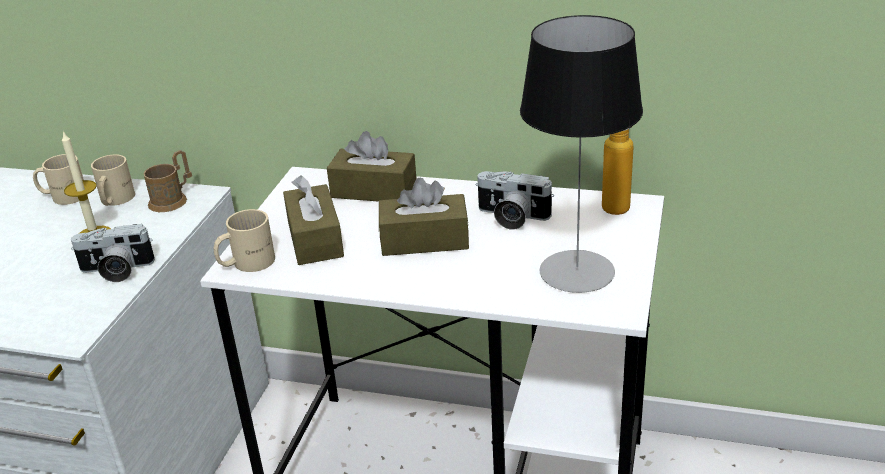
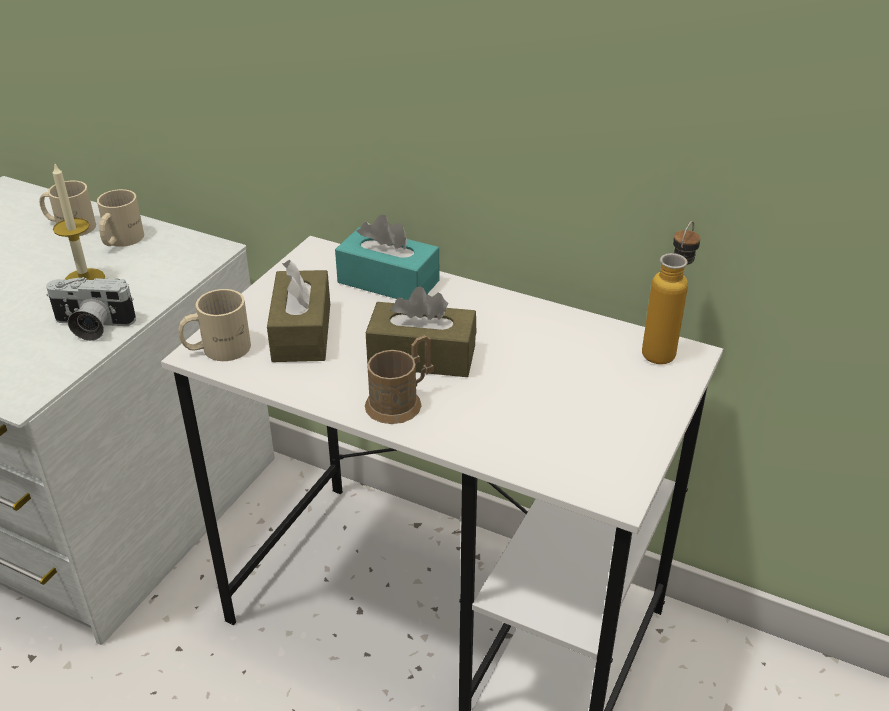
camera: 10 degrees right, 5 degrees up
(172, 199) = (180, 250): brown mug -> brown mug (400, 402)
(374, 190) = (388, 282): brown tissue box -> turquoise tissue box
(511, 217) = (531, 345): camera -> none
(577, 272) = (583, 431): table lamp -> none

> [Task description]:
Output exactly, and only, the lines running from the one that contains "(511, 217) = (531, 345): camera -> none" through the last line of the entries above.

> [Solution below]:
(511, 217) = (531, 345): camera -> none
(577, 272) = (583, 431): table lamp -> none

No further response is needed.